*Exercise description*: Return the listing below unchanged, except that the pictures are dropped.

*Provided records*:
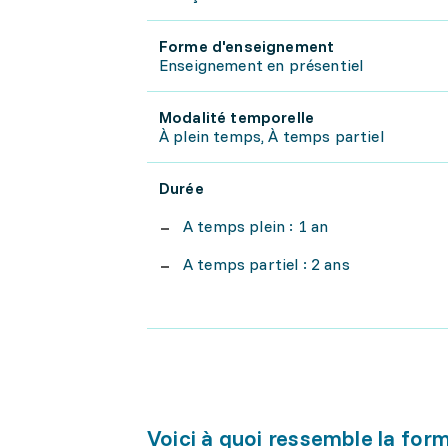
Forme d'enseignement
Enseignement en présentiel
Modalité temporelle
À plein temps, À temps partiel
Durée
A temps plein : 1 an
A temps partiel : 2 ans
Voici à quoi ressemble la for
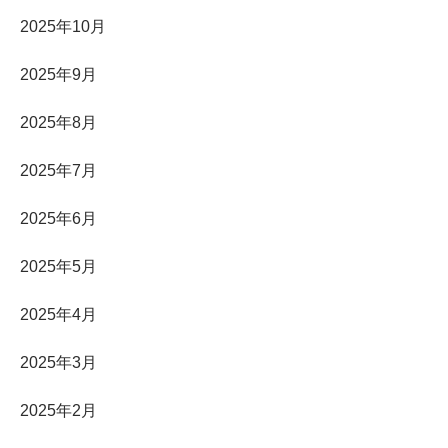
2025年10月
2025年9月
2025年8月
2025年7月
2025年6月
2025年5月
2025年4月
2025年3月
2025年2月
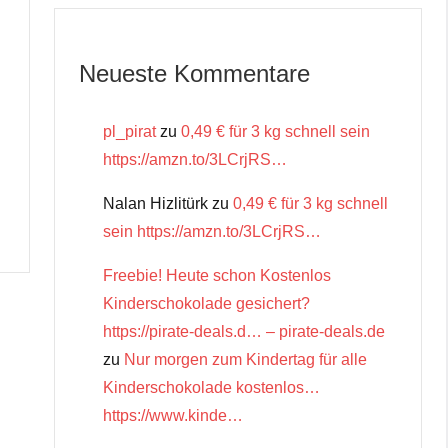
Neueste Kommentare
pl_pirat
zu
0,49 € für 3 kg schnell sein
https://amzn.to/3LCrjRS…
Nalan Hizlitürk
zu
0,49 € für 3 kg schnell
sein https://amzn.to/3LCrjRS…
Freebie! Heute schon Kostenlos
Kinderschokolade gesichert?
https://pirate-deals.d… – pirate-deals.de
zu
Nur morgen zum Kindertag für alle
Kinderschokolade kostenlos…
https://www.kinde…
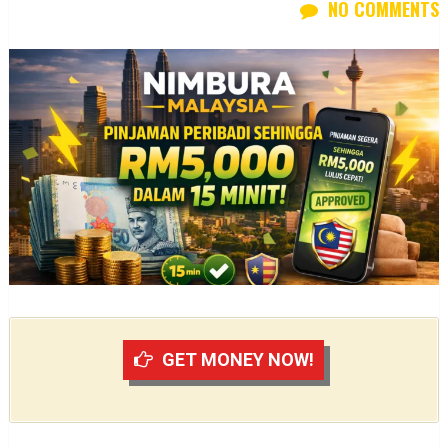
NO COMMENTS
GET MONEY NOW!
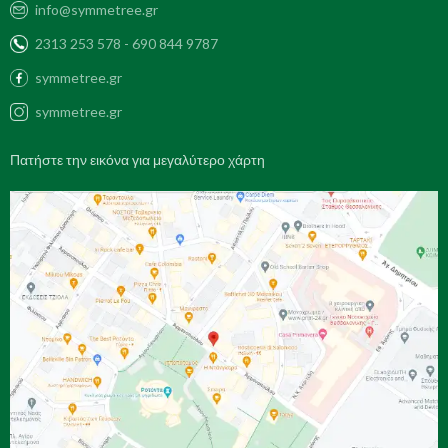
info@symmetree.gr
2313 253 578 - 690 844 9787
symmetree.gr
symmetree.gr
Πατήστε την εικόνα για μεγαλύτερο χάρτη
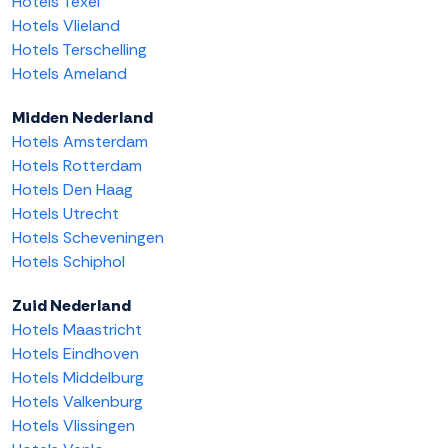
Hotels Texel
Hotels Vlieland
Hotels Terschelling
Hotels Ameland
Midden Nederland
Hotels Amsterdam
Hotels Rotterdam
Hotels Den Haag
Hotels Utrecht
Hotels Scheveningen
Hotels Schiphol
Zuid Nederland
Hotels Maastricht
Hotels Eindhoven
Hotels Middelburg
Hotels Valkenburg
Hotels Vlissingen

*Solution to the exercise*:
Forme d'enseignement
Enseignement en présentiel
Modalité temporelle
À plein temps, À temps partiel
Durée
A temps plein : 1 an
A temps partiel : 2 ans
Voici à quoi ressemble la for
2025年10月
2025年9月
2025年8月
2025年7月
2025年6月
2025年5月
2025年4月
2025年3月
2025年2月
Neueste Kommentare
pl_pirat
zu
0,49 € für 3 kg schnell sein
https://amzn.to/3LCrjRS…
Nalan Hizlitürk
zu
0,49 € für 3 kg schnell
sein https://amzn.to/3LCrjRS…
Freebie! Heute schon Kostenlos
Kinderschokolade gesichert?
https://pirate-deals.d… – pirate-deals.de
zu
Nur morgen zum Kindertag für alle
Kinderschokolade kostenlos…
https://www.kinde…
NO COMMENTS
GET MONEY NOW!
info@symmetree.gr
2313 253 578 - 690 844 9787
symmetree.gr
symmetree.gr
Πατήστε την εικόνα για μεγαλύτερο χάρτη
Hotels Texel
Hotels Vlieland
Hotels Terschelling
Hotels Ameland
Midden Nederland
Hotels Amsterdam
Hotels Rotterdam
Hotels Den Haag
Hotels Utrecht
Hotels Scheveningen
Hotels Schiphol
Zuid Nederland
Hotels Maastricht
Hotels Eindhoven
Hotels Middelburg
Hotels Valkenburg
Hotels Vlissingen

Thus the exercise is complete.